INSTRUCTIONS FOR THE TASK
Can you retype the data below exactly, from its very first line through the line containing "-10% avec REMOTEFR", with both of those lines included?

[Excerpts from a dataset]
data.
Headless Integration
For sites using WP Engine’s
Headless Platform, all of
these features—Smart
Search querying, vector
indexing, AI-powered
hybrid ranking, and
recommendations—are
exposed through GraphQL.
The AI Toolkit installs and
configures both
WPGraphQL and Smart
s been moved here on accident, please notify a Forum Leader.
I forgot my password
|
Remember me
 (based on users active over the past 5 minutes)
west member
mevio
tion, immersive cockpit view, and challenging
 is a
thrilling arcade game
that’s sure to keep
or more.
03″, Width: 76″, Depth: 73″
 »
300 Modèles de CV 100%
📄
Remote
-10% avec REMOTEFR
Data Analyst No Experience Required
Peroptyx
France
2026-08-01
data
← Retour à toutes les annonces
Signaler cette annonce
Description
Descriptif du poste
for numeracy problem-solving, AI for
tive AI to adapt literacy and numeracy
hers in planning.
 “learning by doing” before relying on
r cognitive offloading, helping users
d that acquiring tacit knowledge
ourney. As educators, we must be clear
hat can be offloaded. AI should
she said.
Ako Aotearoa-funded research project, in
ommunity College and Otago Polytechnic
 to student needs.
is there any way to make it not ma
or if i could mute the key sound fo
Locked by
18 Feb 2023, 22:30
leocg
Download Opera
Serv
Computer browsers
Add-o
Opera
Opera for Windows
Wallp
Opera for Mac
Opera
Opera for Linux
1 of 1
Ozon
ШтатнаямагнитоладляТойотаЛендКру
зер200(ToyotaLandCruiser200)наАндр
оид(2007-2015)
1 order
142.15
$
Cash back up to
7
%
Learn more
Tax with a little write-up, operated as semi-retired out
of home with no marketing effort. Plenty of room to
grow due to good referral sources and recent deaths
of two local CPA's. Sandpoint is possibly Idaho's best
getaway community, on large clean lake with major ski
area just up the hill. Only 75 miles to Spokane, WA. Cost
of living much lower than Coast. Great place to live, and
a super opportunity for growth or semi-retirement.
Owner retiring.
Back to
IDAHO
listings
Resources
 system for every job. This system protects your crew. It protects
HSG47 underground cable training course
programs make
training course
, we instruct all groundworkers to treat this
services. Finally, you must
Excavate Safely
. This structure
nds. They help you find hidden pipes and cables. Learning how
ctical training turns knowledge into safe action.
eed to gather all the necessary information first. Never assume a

SOLUTION BELOW
data.
Headless Integration
For sites using WP Engine’s
Headless Platform, all of
these features—Smart
Search querying, vector
indexing, AI-powered
hybrid ranking, and
recommendations—are
exposed through GraphQL.
The AI Toolkit installs and
configures both
WPGraphQL and Smart
s been moved here on accident, please notify a Forum Leader.
I forgot my password
|
Remember me
 (based on users active over the past 5 minutes)
west member
mevio
tion, immersive cockpit view, and challenging
 is a
thrilling arcade game
that’s sure to keep
or more.
03″, Width: 76″, Depth: 73″
 »
300 Modèles de CV 100%
📄
Remote
-10% avec REMOTEFR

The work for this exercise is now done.